G’dorah Hirose (DND 5E)
My latest character is one that I haven’t gotten the opportunity to actually play yet, but which is an interesting concept I have wanted to try for a while now. I’ve always found Hannibal‘s portrayal of prosopagnosia fascinating and have thought that it would be interesting to roleplay a character who cannot see the faces of those around them. There’s an delicate balance to strike here – obviously I don’t want to be disrespectful to people who actually suffer from prosopagnosia, turn the condition into a dumb joke, or make it a trait that completely defines the character. I’m relishing the challenge though and think that I will be able to portray it respectfully when the time comes.
Drawing back on the very earliest days of my character creations, this character is a dragonborn paladin (similar to the Lizardman general who kickstarted all of this). I came up with the name G’dorah Hirose for two reasons: as an obvious tribute to King Ghidorah and the actor who portrayed him in the Showa era, and as a “Dorah the Explorer” joke (hey, I said I wasn’t going to make fun of her condition, not that I have to be completely straight-faced). Dorah is a holy warrior of the goddess Eldath and suffered a serious head injury fifteen years ago against a demonic foe which caused her prosopagnosia.

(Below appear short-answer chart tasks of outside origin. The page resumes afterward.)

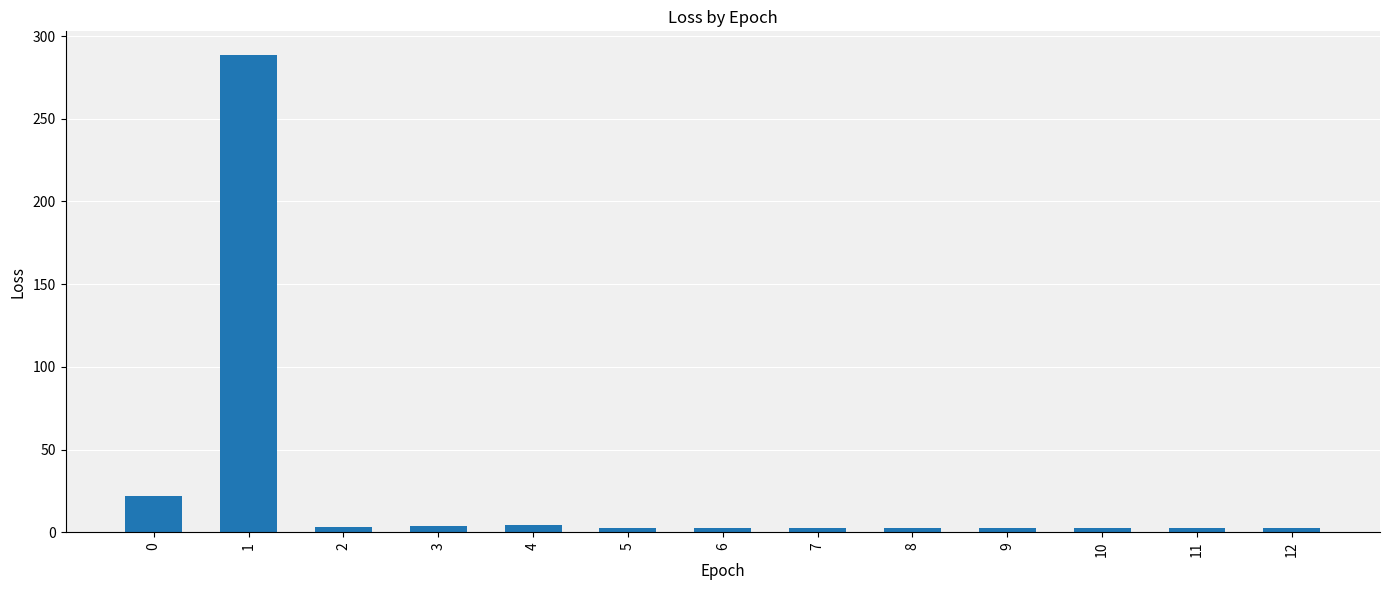

What is the average value?

26.3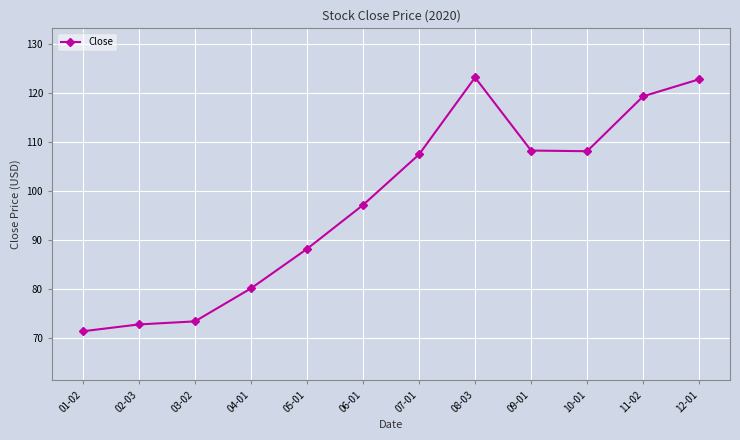

True or false: there are more than 2 points higher than both neighbors.

False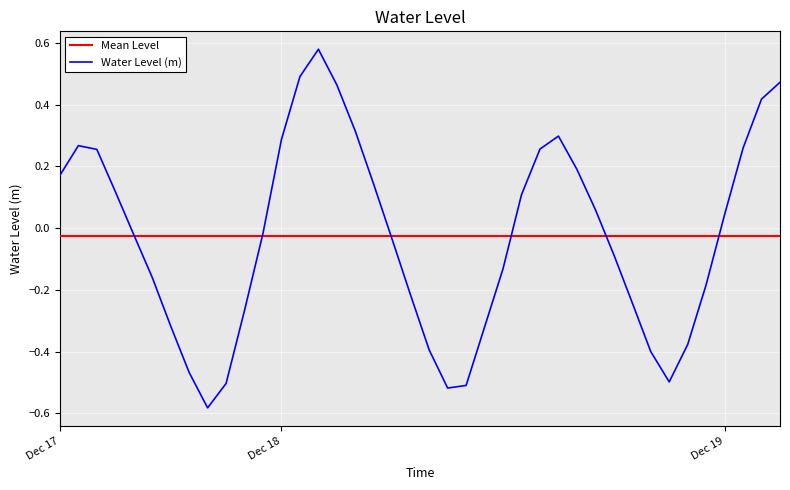

Which series has the widest spread of values?

Water Level (m)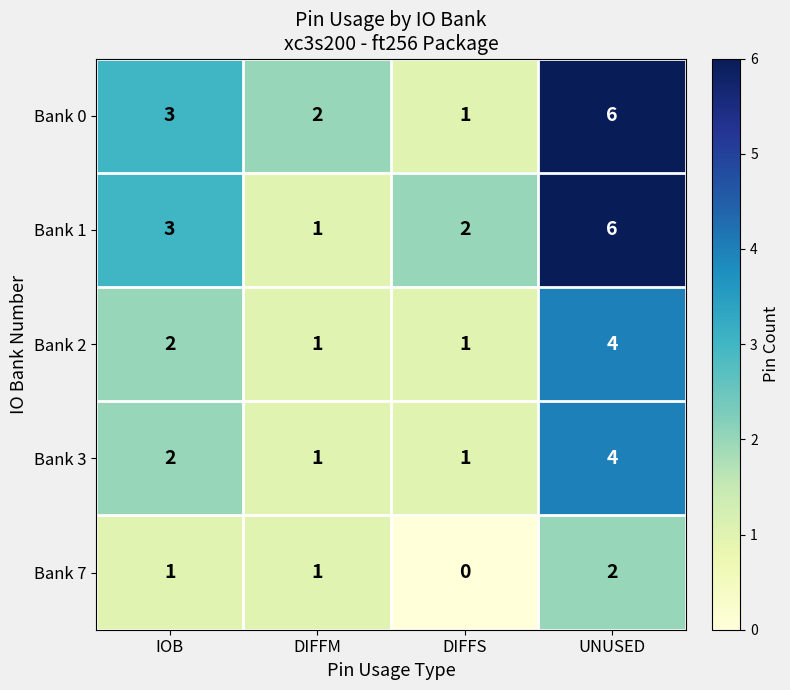

Which category has the highest value in the Bank 0 series?

UNUSED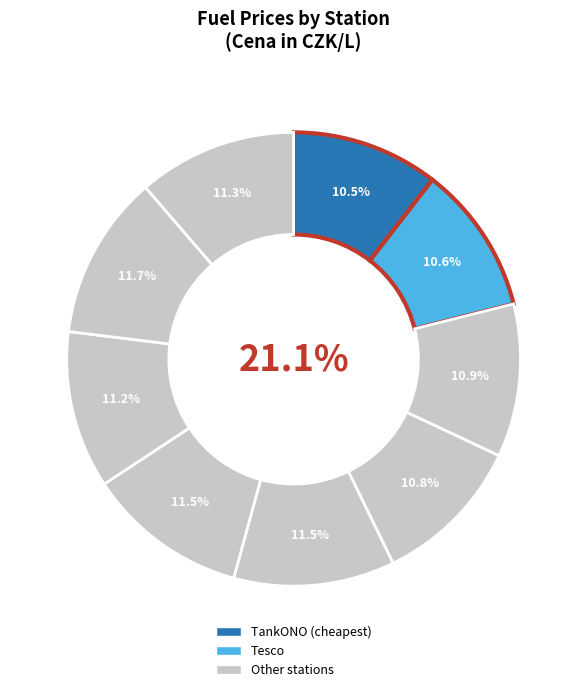

To the nearest percent, what is the difference between the largest and smallest slice percentages?

1%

She believes that the condition is a result of demonic scarring upon her soul and it has caused her to become even more pious in an attempt to cure her affliction through atonement. I’ve always loved fanatical characters (Maria fits within this mold as well) and G’Dorah is poised to give me even more opportunity to explore this fascination. Even if this potential campaign falls through, I can guarantee that G’Dorah will be getting used sooner or later!